É o mesmo argumento do deputado Afonso Florence (BA), que é vice-líder do PT. “Não há uma linha sequer neste decreto que prove a subtração de prerrogativas do Legislativo. Ele fortalece a democracia, com a participação da sociedade civil, dos movimentos sociais organizados, setores empresariais, acadêmicos, instituições de pesquisa”, opinou.
Base aliada?
O governo perde, assim, a primeira votação na Câmara dos Deputados depois da reeleição da presidenta Dilma Rousseff. A oposição obteve o apoio de partidos da base, como PMDB, PSD e PP.
Um exemplo vem do presidente da Câmara, Henrique Eduardo Alves (PMDB-RN), que convocou a sessão extraordinária para votar a matéria, contrariando o governo federal. Alves fez questão de conduzir a votação cobrando pressa nos encaminhamentos dos líderes contrários à medida.
Nos bastidores, alguns parlamentares atribuíram a atitude do presidente da Câmara à derrota sofrida na disputa pelo governo do Rio Grande do Norte nas eleições do último domingo. Quem se elegeu foi o adversário Robinson Faria (PSD), com apoio do PT e do ex-presidente Luiz Inácio Lula da Silva. Isso justificaria a tese de que Alves voltou para a Câmara com desejos de retaliação, sem espaço para diálogos com o líder do governo, Henrique Fontana (PT-RS).
Manifesto pela democracia
O decreto da presidenta Dilma Rousseff passou a sofrer ataques da imprensa e da oposição conservadora assim que foi lançado. Em resposta, um grupo de juristas, acadêmicos, intelectuais e líderes de movimentos sociais lançou um manifesto em defesa da PNPS, para ser entregue ao presidente do Senado, Renan Calheiros (PMDB-AL) e ao presidente da Câmara, Henrique Eduardo Alves (PMDB-RN). Os primeiros signatários do manifesto foram os juristas Fabio Konder Comparato, Celso Bandeira de Mello e Dalmo Dallari, José Antônio Moroni (do Instituto de Estudos Socioeconômicos, Inesc) e João Pedro Stédile (do Movimento dos Trabalhadores Rurais Sem Terra, MST).

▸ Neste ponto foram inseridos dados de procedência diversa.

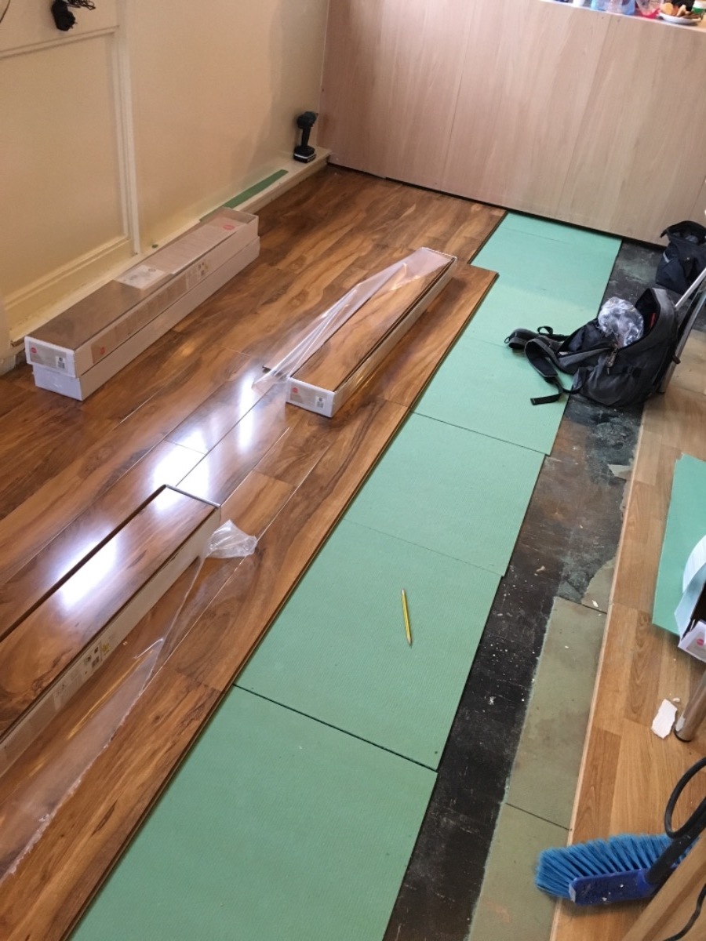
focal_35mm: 29
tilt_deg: -38.9
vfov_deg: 61.7
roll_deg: -9.1
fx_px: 789
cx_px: 353
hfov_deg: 48.2
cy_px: 470
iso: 200
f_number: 2.2
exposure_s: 1/25
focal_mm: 4.15
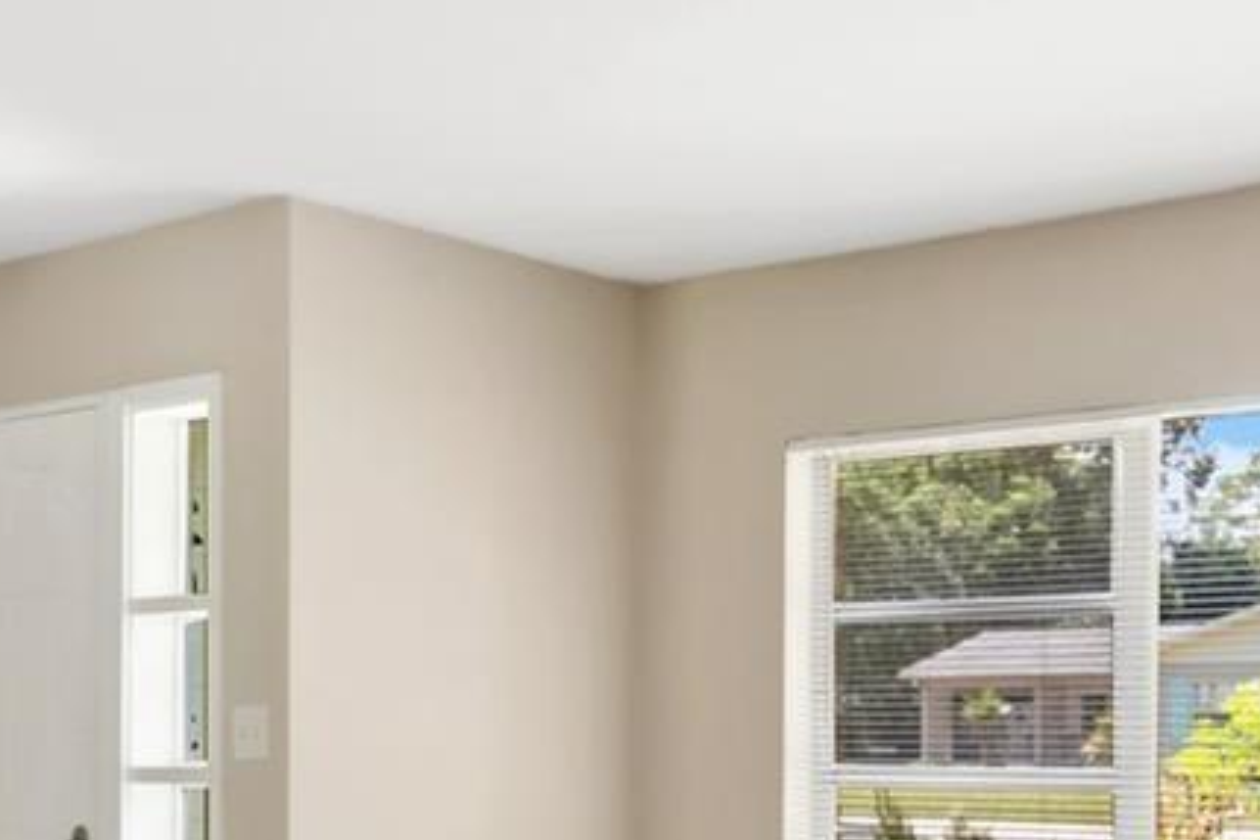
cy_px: 690
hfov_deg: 35.3
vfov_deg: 23.8
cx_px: 846
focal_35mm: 56
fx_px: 1960
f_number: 8
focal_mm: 10
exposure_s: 1/10
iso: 200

O documento defende o decreto afirmando que “contribui para a ampliação da cidadania de todos os atores sociais, sem restrição ou privilégios de qualquer ordem, reconhecendo, inclusive, novas formas de participação social em rede”. E sustenta que a proposta não possui nenhuma inspiração antidemocrática, “pois não submete as instâncias de participação, os movimentos sociais ou o cidadão a qualquer forma de controle por parte do Estado Brasileiro; ao contrário, aprofunda as práticas democráticas e amplia as possibilidades de fiscalização do Estado pelo povo”.